Battle In Seattle
From an outsider's perspective—and through
the mass media's sometimes-mocking lens—Seattle's 1999 protests against
the World Trade Organization's millennial meeting often seemed anarchic and
unfocused, a chaotic mixture of organized civil disobedience and costumed
street rave. In Battle
In Seattle—a
mostly fictional take on real events, patterned after Haskell Wexler's Medium
Cool—actor-turned-director
Stuart Townsend attempts to put faces on the factions and the participants. The best part of the film: While
first-time writer-director Townsend is unabashedly
anti-WTO, he attempts to show all sides of the story. But that's also the worst
part of the film. His kaleidoscopic view is so far-reaching that few of his
characters get enough screen time to make an impact.
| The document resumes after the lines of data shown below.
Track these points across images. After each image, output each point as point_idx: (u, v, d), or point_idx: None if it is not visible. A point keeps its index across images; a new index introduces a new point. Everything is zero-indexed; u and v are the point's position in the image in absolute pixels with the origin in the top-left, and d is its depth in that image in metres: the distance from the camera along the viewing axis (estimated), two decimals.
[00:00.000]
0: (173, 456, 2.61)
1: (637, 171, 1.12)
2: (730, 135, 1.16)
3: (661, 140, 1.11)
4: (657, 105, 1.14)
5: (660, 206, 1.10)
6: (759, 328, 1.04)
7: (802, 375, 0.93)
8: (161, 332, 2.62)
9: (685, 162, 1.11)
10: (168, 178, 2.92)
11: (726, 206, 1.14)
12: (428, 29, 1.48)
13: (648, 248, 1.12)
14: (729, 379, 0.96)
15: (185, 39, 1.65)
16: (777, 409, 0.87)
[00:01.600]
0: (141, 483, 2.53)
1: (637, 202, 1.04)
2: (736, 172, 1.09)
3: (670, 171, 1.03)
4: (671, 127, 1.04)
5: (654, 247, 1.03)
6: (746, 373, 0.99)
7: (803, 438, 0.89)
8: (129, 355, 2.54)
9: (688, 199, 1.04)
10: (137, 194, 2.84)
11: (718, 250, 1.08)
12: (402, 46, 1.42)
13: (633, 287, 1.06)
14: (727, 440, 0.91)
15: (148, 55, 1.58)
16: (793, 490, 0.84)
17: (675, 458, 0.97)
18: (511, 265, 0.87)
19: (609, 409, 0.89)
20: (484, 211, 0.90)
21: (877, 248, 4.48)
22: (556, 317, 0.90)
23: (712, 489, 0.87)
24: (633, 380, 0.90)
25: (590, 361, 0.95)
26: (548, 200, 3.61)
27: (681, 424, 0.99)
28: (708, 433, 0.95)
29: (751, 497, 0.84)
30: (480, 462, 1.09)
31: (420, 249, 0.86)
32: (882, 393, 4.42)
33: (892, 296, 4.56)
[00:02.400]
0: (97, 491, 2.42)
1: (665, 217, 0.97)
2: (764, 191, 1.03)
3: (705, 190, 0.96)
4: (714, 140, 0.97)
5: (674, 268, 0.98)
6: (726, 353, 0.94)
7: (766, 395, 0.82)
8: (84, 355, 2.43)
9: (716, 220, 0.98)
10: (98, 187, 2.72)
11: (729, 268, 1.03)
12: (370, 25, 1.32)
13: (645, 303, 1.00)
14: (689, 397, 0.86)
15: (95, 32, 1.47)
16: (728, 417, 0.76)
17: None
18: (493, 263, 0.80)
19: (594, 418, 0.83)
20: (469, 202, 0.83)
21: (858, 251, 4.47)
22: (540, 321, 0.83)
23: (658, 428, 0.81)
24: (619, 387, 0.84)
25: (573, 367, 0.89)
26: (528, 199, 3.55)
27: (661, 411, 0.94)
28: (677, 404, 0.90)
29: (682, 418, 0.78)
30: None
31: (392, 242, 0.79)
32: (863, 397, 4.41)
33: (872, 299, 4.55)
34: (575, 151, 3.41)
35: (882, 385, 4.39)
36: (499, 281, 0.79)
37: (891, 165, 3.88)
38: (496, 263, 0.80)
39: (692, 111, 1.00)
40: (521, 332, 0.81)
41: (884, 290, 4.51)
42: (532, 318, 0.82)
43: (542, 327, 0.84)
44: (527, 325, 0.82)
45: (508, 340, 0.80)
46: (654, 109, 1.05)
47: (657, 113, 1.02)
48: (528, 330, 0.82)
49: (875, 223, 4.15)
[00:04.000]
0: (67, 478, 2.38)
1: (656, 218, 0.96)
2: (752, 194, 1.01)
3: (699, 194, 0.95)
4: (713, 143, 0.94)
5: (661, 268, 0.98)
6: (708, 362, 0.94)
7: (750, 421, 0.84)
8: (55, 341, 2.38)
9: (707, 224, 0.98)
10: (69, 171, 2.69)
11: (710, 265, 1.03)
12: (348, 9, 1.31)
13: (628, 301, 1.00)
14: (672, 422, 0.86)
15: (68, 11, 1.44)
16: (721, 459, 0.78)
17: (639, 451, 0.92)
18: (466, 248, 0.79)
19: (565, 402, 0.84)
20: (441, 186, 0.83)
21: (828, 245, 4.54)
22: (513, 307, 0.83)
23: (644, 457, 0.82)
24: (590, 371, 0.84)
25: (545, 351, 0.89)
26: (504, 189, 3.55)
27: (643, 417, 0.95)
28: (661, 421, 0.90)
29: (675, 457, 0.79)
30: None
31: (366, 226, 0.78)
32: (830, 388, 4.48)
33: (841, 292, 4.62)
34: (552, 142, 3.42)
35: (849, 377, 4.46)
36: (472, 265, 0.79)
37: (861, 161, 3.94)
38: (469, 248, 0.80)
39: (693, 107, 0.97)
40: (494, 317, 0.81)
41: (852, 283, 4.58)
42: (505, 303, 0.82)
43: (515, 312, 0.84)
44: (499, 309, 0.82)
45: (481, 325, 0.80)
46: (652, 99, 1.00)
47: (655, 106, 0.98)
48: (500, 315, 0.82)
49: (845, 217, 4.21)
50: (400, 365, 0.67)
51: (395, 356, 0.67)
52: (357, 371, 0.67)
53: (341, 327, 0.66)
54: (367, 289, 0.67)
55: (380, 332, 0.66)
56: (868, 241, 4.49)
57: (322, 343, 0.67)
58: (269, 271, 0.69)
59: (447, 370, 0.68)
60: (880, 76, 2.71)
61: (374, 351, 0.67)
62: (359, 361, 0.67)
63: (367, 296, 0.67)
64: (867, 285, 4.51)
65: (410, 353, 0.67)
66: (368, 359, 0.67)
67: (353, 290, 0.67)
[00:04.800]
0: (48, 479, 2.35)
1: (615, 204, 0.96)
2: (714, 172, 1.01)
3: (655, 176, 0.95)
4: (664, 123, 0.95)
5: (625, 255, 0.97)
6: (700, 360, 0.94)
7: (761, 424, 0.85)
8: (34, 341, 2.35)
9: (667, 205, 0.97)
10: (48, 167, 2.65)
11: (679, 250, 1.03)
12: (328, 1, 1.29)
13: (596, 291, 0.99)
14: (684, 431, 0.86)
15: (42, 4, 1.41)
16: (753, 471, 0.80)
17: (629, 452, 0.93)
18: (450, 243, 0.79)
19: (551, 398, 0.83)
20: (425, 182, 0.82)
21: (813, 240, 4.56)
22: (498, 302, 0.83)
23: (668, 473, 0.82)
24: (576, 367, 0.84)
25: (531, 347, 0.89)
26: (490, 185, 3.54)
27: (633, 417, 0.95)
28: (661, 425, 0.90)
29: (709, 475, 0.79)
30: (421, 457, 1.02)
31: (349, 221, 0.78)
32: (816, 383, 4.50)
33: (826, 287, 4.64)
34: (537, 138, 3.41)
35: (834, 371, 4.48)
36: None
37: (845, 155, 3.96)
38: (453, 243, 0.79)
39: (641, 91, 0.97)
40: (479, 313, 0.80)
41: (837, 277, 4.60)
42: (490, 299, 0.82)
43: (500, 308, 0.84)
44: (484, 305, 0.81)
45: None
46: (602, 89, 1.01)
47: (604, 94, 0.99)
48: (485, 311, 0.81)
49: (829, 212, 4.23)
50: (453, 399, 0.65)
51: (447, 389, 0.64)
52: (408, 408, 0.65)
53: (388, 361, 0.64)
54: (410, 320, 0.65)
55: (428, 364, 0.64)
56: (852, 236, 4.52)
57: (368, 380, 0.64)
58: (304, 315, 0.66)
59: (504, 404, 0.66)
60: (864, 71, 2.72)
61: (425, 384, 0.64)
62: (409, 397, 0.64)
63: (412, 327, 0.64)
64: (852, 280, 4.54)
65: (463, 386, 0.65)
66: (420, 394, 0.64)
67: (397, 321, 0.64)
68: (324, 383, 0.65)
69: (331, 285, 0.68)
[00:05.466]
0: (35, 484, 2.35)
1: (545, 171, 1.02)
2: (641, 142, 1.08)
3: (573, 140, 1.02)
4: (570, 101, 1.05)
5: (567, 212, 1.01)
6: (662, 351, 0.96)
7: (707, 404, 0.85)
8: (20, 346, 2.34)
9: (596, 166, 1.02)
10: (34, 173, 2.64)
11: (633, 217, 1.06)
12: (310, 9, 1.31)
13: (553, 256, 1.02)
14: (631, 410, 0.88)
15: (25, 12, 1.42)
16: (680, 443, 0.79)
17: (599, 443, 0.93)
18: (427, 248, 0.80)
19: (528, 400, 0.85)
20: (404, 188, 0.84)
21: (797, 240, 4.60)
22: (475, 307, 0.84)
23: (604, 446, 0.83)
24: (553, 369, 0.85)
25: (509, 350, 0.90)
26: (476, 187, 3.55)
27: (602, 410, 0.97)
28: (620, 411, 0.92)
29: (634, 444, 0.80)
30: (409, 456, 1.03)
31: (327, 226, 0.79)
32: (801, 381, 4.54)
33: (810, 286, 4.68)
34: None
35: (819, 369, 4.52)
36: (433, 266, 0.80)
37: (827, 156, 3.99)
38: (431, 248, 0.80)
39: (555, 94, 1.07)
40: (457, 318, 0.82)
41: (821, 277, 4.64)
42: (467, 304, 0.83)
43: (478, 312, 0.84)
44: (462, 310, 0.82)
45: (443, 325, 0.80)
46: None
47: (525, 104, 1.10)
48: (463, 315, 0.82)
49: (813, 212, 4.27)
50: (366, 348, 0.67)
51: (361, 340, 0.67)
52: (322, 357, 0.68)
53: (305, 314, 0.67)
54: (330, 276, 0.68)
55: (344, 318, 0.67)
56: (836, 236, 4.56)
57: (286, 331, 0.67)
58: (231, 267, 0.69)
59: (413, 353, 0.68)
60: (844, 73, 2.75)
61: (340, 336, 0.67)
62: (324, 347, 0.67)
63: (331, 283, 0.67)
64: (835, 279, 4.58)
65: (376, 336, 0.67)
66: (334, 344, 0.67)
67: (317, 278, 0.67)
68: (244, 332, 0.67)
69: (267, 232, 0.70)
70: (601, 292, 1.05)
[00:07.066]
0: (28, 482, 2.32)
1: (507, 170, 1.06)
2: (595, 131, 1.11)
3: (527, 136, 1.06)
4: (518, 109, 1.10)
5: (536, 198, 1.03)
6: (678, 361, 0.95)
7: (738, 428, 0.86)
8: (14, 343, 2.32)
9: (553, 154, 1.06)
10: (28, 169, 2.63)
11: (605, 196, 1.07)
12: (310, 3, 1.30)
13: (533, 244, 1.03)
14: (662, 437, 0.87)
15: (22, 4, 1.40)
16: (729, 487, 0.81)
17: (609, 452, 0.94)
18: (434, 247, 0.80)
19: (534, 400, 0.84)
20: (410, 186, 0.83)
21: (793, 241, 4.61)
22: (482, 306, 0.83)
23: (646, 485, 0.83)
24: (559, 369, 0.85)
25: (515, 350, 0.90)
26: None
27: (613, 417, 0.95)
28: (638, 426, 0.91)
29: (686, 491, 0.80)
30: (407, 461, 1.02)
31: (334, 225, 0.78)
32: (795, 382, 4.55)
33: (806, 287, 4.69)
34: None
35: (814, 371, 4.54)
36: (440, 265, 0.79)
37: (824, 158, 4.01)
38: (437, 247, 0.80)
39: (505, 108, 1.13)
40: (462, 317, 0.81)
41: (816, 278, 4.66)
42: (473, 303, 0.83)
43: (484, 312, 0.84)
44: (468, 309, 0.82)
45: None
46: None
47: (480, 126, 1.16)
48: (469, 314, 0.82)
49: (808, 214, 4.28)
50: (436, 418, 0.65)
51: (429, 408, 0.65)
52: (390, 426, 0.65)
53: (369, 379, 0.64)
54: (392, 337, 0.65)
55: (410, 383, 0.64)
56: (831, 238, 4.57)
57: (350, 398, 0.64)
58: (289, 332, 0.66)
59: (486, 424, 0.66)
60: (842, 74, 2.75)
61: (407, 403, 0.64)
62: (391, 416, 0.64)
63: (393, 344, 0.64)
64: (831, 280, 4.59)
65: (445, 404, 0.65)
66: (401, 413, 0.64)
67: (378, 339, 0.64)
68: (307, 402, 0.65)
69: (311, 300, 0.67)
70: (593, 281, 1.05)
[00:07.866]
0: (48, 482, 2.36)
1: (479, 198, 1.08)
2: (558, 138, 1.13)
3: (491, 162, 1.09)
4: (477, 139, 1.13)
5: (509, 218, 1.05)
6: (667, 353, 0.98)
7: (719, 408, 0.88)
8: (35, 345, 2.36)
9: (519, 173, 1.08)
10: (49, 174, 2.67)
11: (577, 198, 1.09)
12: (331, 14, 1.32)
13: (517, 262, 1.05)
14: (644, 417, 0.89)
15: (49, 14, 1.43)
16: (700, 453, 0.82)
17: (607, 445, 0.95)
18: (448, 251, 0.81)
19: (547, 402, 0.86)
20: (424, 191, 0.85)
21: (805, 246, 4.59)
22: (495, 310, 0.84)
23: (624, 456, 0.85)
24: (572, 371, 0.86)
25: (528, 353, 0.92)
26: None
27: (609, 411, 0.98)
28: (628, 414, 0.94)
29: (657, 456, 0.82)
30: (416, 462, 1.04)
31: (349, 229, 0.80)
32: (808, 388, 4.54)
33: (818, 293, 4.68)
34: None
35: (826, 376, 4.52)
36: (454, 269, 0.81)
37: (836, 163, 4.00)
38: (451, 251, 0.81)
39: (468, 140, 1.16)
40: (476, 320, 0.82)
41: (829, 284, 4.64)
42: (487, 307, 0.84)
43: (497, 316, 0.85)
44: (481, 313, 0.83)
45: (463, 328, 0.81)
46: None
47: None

The film's nominal focus is passionate organizer Martin Henderson, who has personal as well as political
reasons for going after the WTO; he and jovial, wonky environmentalist André
Benjamin (of OutKast fame) insist on peaceful protest, which sits uncomfortably
with results-driven fellow activist Michelle Rodriguez. On the other side:
Seattle mayor Ray Liotta, who's committed to freedom of assembly, but has to
answer to Washington when "the first Internet protest in history" proves so
well-coordinated that it shuts down the WTO talks entirely. Then there are the
folks unhappily caught in the middle: Woody Harrelson as a cop on the front
lines; Charlize Theron as his pregnant, socially oblivious wife; Connie Nielsen
as a smirking, dismissive TV reporter; and Rade Serbedzija as a Doctors Without
Borders advocate whose plea for AIDS relief goes unheard amid the chaos.
Townsend makes excellent use of 1999 footage and
breathless recreations to give a sense of what it felt like on the ground and
in the halls of power, as agendas conflicted and reactions escalated on both
sides. But the human element is awkward. The size of the cast forced Townsend
to cut corners on character development, such that most of the players seem
preachy, shallow, and shrill. Nielsen's almost instantaneous political
awakening seems particularly forced, and after the complexity of the POVs, the
obligatory post-film call to action seems similarly forced. Still, Townsend
makes an admirable commitment to not portraying the establishment as a bunch of
mustache-twirling overlords or faceless goons, or the protestors as saints. And
it's easy to get caught up in the intensity of his well-staged street battles.
It's the next best thing to being there, in that it's likely to make shuddering
viewers intensely glad that they weren't.